Trump tales depressingly familiar
The arm went around my shoulder. Then the hand began to creep, farther and farther, down the neckline of my dress. I was 20, at a fancy dinner for my college newspaper. The hand belonged to a grown-up — make that supposedly grown-up — editor. An editor from whom I wanted a summer job.
I would like to tell you I removed said hand and told its owner in no uncertain terms what he could do with it or, more to the point, couldn’t. But I can’t. My response, as I recall, involved some combination of resigned submission to this uninvited pawing and strategic wriggling out of reach.
Reader, I got the job. I went on to enjoy a cordial professional relationship with this man. Neither one of us mentioned the incident. Alcohol was involved, and I suppose I chalked his misbehavior up to that. Making a fuss seemed unwarranted and, even more, selfdefeating.
The episode wasn’t traumatic, not even close. Indeed, by the standards of the tens of thousands of tweets shared in recent days under the hashtag #notokay, it was mild.

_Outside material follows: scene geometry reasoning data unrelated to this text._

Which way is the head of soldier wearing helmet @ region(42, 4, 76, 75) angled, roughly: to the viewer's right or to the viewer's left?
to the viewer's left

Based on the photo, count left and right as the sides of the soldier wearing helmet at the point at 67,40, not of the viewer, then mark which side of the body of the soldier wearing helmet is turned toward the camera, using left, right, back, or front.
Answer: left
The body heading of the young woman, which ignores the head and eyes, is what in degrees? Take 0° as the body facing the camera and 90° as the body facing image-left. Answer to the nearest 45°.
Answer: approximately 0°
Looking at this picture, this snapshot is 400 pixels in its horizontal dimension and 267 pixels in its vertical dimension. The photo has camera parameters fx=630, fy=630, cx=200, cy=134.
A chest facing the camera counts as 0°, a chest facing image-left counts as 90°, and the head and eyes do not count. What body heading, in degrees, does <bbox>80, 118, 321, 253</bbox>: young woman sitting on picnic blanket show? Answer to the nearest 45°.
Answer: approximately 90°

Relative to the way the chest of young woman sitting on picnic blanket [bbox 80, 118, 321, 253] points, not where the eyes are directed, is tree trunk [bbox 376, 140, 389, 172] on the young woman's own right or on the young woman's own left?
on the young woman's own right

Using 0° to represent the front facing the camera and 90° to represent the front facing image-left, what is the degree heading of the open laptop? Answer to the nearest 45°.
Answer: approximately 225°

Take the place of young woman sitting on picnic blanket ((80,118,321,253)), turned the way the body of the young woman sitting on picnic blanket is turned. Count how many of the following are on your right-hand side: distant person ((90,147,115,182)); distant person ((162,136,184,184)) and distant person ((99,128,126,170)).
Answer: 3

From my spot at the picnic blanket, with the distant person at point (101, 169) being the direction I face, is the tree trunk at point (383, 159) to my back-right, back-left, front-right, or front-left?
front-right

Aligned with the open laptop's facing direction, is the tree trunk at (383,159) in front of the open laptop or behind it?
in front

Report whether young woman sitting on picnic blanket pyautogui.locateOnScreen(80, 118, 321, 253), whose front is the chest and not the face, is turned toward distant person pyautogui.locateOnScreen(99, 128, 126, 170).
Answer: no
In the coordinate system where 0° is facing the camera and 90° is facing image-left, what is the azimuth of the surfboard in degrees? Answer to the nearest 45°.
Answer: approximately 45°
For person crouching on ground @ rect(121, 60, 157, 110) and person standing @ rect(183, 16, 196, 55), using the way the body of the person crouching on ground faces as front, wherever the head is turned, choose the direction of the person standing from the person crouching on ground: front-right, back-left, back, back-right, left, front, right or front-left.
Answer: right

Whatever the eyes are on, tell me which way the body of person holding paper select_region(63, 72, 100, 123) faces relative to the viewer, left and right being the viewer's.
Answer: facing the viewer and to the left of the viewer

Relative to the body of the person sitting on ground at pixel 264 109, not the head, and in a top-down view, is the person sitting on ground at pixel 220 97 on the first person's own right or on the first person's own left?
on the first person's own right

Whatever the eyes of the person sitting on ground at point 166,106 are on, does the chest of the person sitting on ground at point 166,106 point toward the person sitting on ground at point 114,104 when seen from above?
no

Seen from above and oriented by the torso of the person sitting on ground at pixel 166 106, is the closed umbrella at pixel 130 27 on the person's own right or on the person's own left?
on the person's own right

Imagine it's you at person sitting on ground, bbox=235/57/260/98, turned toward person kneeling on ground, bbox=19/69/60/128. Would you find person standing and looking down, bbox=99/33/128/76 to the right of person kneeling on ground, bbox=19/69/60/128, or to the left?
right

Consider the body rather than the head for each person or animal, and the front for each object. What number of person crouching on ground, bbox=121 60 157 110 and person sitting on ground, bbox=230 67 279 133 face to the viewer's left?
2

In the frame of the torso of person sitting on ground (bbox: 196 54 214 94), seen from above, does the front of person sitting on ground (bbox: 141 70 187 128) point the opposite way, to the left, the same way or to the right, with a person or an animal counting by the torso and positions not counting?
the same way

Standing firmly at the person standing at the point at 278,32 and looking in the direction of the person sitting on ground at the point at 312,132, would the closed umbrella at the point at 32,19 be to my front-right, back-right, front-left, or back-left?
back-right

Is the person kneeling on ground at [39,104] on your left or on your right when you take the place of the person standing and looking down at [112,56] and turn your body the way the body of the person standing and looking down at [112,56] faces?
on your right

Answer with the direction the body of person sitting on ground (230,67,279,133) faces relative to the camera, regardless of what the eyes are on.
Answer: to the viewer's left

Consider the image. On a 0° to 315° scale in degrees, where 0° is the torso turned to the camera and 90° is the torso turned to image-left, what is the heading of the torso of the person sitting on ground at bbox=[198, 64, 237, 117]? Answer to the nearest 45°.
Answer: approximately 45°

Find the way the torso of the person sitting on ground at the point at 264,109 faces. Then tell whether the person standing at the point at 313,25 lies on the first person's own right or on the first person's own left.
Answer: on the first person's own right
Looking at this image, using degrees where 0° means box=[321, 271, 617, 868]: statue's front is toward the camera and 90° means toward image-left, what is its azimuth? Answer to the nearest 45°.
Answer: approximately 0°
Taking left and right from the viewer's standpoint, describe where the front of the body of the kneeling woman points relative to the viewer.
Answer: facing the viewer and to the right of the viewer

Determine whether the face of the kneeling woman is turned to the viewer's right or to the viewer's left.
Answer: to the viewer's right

Now, 38 years later, it feels more humiliating than it did back then. I am embarrassed by the meek complicity of my younger self, shamed to the point of being wary of revealing it to my daughters, now college students themselves. I like to believe they would not sit still, literally, for such treatment.

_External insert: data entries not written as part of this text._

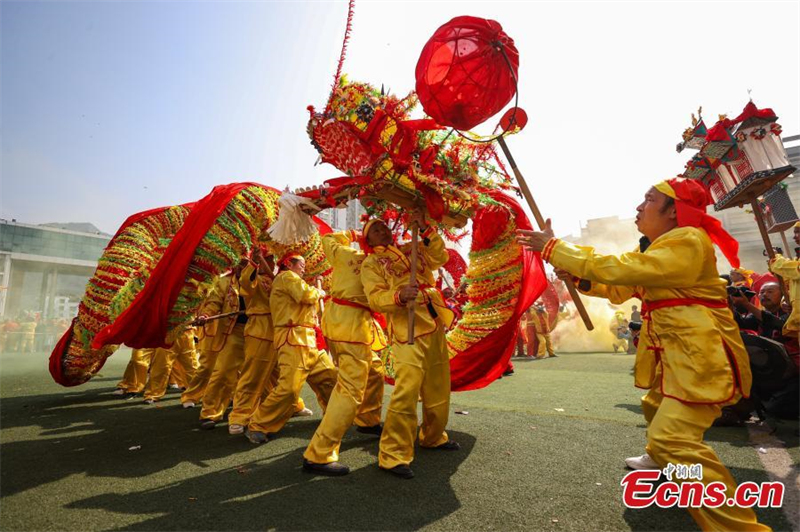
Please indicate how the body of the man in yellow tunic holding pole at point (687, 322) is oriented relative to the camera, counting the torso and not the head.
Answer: to the viewer's left

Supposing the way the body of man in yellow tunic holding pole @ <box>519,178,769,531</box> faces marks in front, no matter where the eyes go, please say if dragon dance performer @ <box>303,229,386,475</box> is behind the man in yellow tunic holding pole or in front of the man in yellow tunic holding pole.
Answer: in front

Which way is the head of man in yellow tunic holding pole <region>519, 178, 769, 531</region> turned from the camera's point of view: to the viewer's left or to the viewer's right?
to the viewer's left

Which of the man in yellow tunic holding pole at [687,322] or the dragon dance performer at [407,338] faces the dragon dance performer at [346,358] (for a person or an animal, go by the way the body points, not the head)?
the man in yellow tunic holding pole

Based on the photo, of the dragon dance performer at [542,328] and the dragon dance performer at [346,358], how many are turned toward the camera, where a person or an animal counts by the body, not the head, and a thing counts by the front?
1

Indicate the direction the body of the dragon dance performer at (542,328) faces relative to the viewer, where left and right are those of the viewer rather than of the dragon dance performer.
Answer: facing the viewer

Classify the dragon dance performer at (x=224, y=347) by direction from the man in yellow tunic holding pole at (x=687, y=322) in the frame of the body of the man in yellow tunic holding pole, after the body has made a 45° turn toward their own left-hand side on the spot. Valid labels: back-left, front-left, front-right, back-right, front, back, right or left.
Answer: front-right

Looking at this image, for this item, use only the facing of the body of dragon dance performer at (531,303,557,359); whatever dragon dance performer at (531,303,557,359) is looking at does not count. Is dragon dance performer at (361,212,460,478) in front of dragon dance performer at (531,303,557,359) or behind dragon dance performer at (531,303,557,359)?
in front

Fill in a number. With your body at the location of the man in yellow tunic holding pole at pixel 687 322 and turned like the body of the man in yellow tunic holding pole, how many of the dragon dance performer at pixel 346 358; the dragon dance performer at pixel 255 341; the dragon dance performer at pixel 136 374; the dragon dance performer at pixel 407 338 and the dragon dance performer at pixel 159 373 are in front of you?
5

This is a story I rarely share, because I feel it makes me look as bad as my groper. Before this column, I have told it precisely once in public, when I was invited back to the college newspaper’s banquet as a guest speaker. But the moment stuck, as these moments do for the many women who have endured them and then tucked the memory away. And so, when men wondered how Anita Hill could have not only tolerated harassment from Clarence Thomas but followed him to another job, believing, naively, that his behavior had improved, her conduct didn’t strike me, and many other women, as all that surprising. We make accommodations; we tell ourselves stories. It’s getting better. We need the paycheck.
Now comes our latest national consciousness-raising conversation, in the form of Donald Trump, and claims by numerous women — the tally climbs daily — that he groped them without consent. What is depressingly familiar in these accounts is that their response, like mine, was not to confront but, at best, to ignore and avoid — and, at worst, to blame themselves for the predicament and their complicity.
Don’t let it stop you from getting your work done. Thus, People magazine writer Natasha Stoynoff’s account of Trump pushing her against a wall and forcing his tongue down her throat when Stoynoff was at Mar-a-Lago in 2005 to report a first-anniversary story about Trump and new wife Melania.
Immediately after the assault, Stoynoff said, she pretended nothing had happened: “I tried to act normal. I had a job to do, and I was determined to do it.” And then, “like many women, I was ashamed and blamed myself for his transgression. I minimized it.”
So, for Trump, Stoynoff’s silence then became evidence of her dishonesty now. “Why didn’t the writer of the twelve-year-old article in People magazine mention the ‘incident’ in her story? Because it did not happen!” Trump tweeted.
Don’t turn it into a big deal. These things happen. Business executive Jessica Leeds told The New York Times that Trump, octopus-like, touched her breasts and reached up her skirt on an airplane flight three decades ago. Leeds’ reaction was not to summon the flight attendant; it was to return, obediently, to her original seat in coach.
Women “accepted it for years,” Leeds said. “We were taught it was our fault.”
Indeed. In a 2013 radio interview, Donald Trump Jr. summed up this suck-it-up, blame-the-victim mentality. “If you can’t handle some of the basic stuff that’s become a problem in the workforce today, then you don’t belong in the workforce,” he said. “Like, you should go maybe teach kindergarten. I think it’s a respectable position.”
If there is any silver lining to this dreadful election, it is to expose the persistence of such distorted thinking. To teach boys and men that such behavior is unacceptable, no matter how powerful their position. And, most of all, to embolden girls and women to speak up, not submit, when they feel that hand, inching toward its target.